PROBLEM: From the entries below, reproduce exactly the line containing "(241, 359) = (411, 559): vase -> none", the line containing "(672, 444) = (959, 612): laptop -> none", and every line in between, with nothing added.
*** SUPPLIED RECORDS Section Begins ***
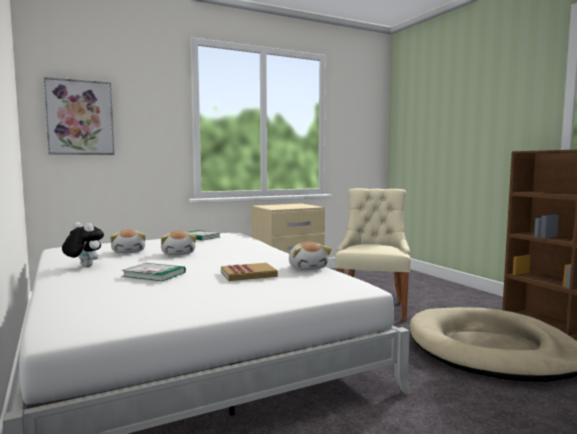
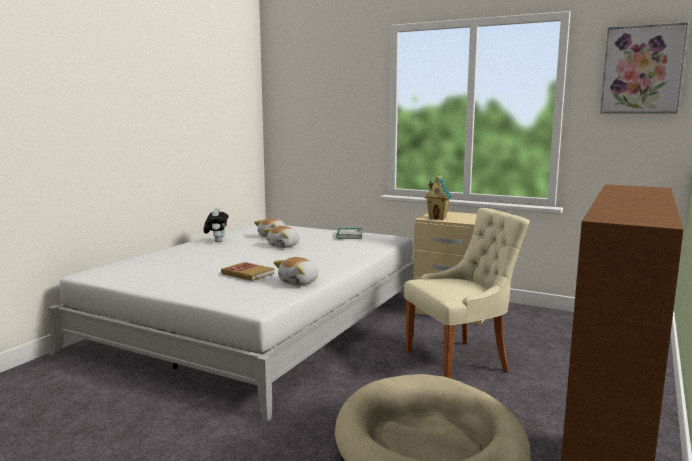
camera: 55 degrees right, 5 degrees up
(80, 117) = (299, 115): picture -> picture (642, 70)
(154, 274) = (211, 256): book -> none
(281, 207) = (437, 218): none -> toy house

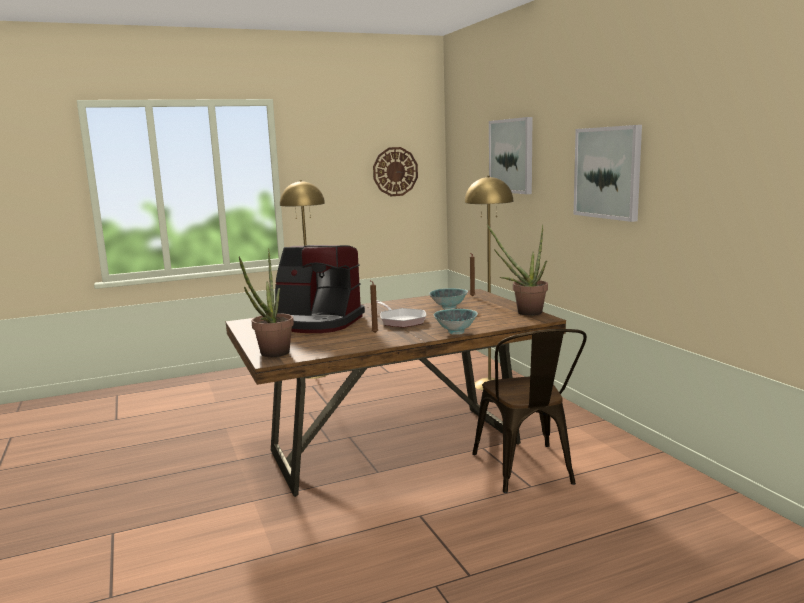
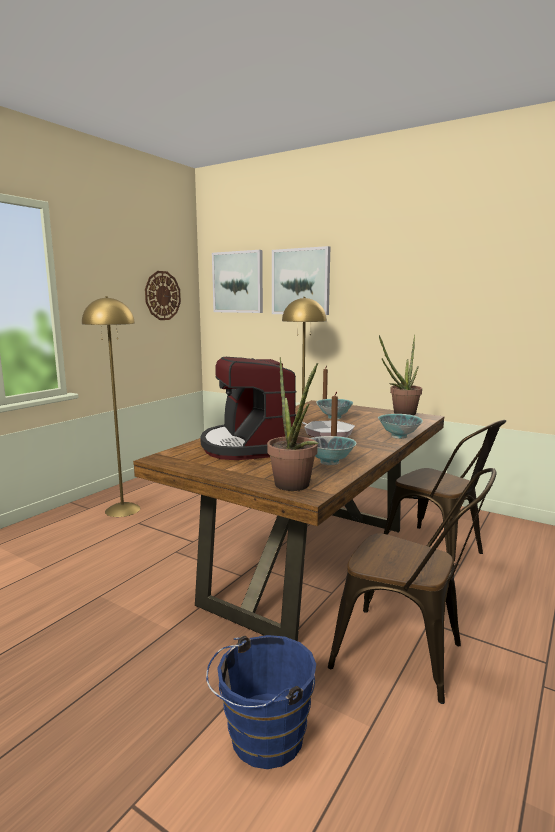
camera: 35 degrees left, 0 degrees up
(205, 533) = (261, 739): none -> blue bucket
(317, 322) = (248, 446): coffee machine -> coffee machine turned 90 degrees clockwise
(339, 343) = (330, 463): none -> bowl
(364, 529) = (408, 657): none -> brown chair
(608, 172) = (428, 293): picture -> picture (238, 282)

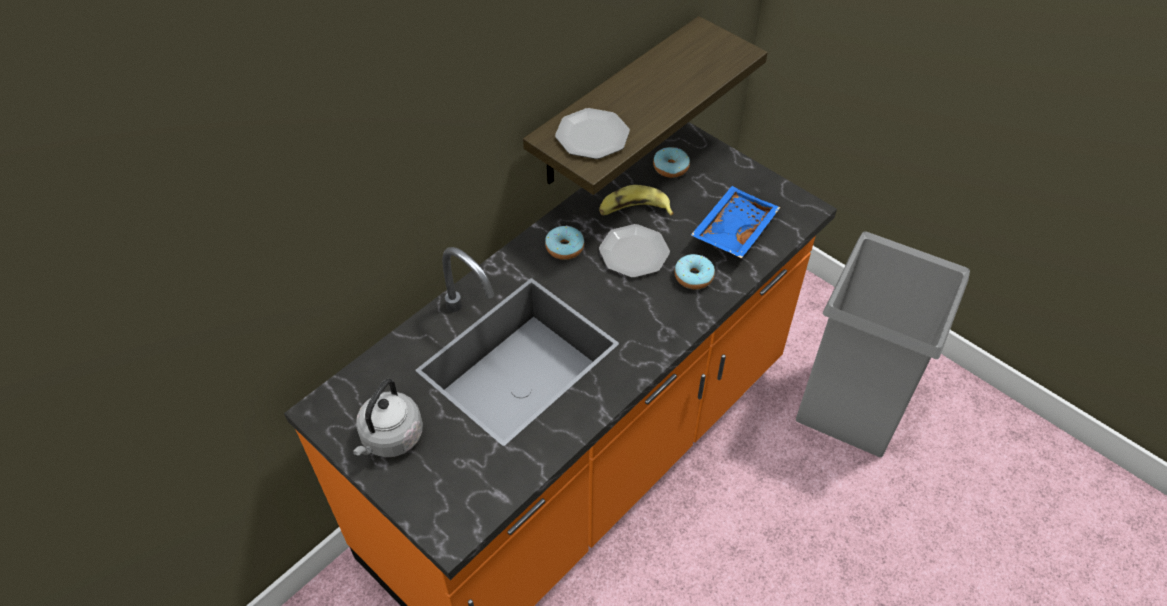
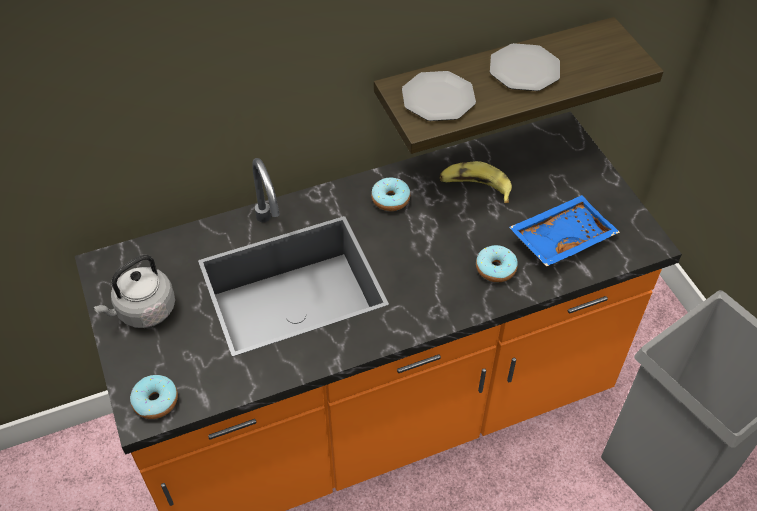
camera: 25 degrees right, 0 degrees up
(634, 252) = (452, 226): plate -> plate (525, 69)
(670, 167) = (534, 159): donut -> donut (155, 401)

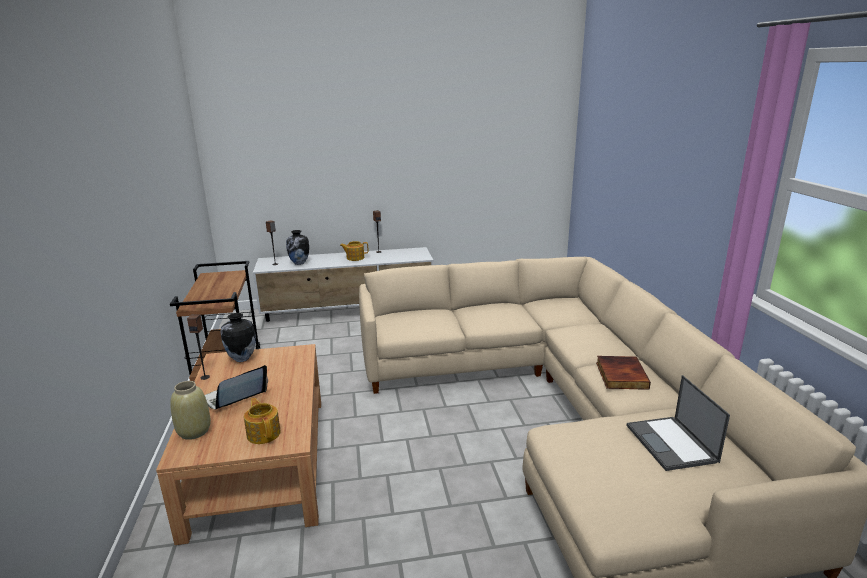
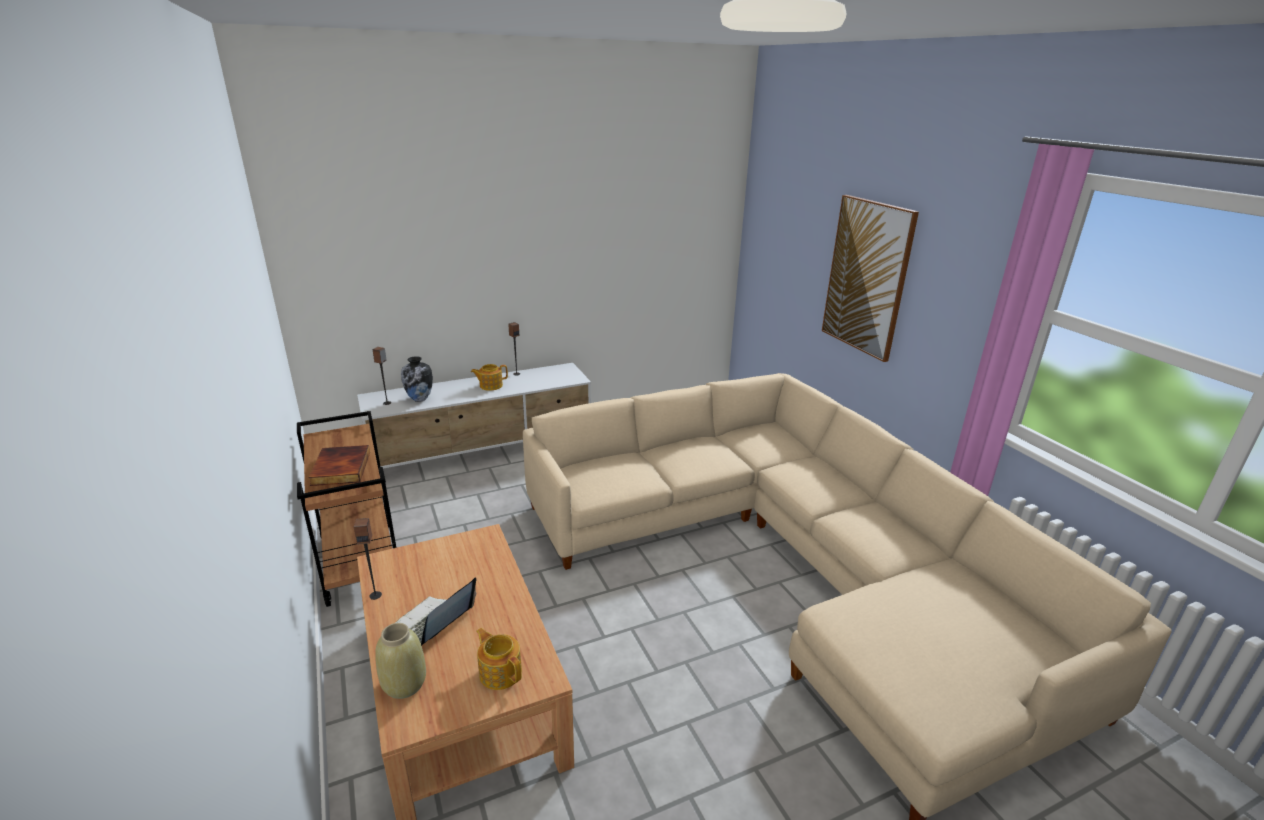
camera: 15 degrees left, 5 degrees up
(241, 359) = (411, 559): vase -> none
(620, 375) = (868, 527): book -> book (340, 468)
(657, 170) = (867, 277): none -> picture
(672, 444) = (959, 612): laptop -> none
*** SUPPLIED RECORDS Section Ends ***
*** SUPPLIED RECORDS Section Begins ***
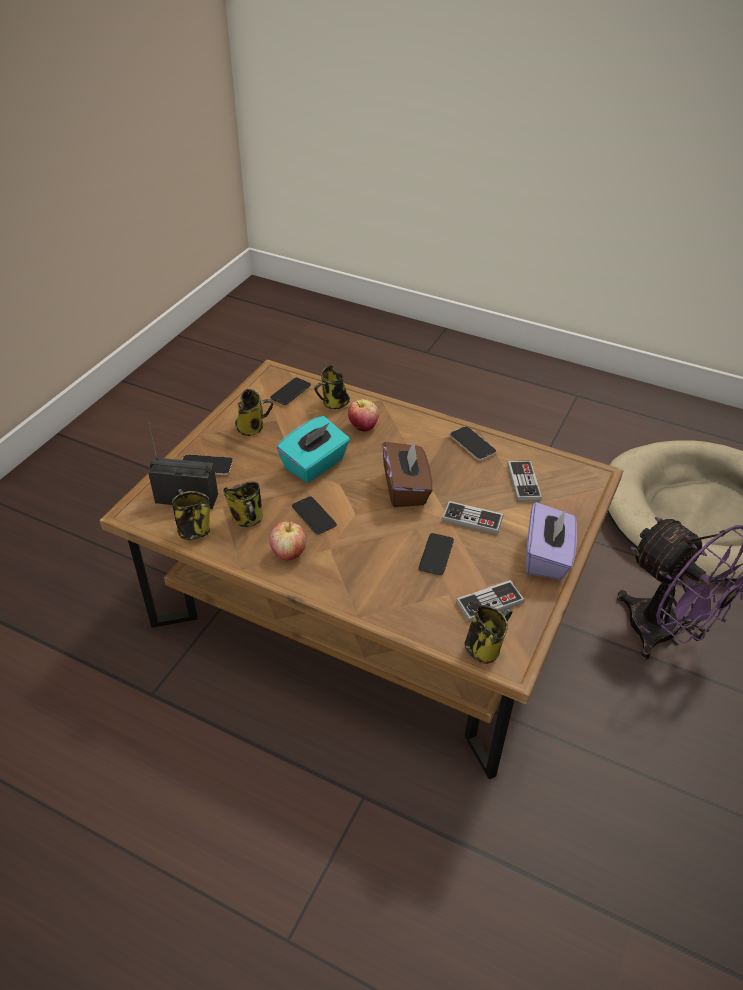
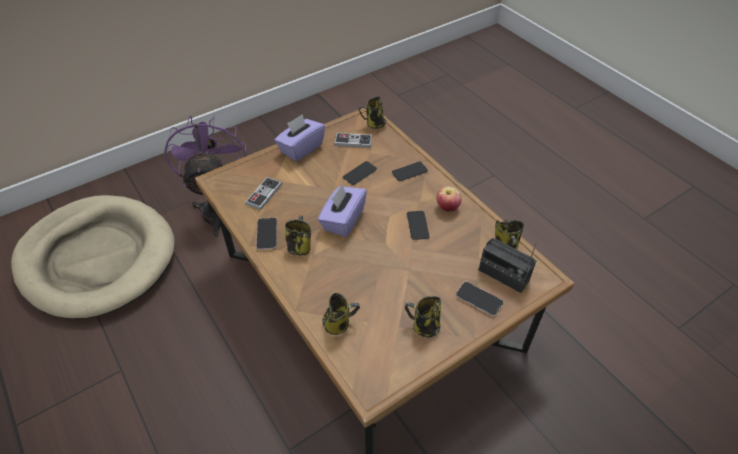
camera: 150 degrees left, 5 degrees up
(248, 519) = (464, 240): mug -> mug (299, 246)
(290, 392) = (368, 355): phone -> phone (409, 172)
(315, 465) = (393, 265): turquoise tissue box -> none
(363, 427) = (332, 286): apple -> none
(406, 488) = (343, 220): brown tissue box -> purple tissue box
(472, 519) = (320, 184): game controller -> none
*** SUPPLIED RECORDS Section Ends ***
SOLUTION TO THE PROBLEM:
(241, 359) = (411, 559): vase -> none
(620, 375) = (868, 527): book -> book (340, 468)
(657, 170) = (867, 277): none -> picture
(672, 444) = (959, 612): laptop -> none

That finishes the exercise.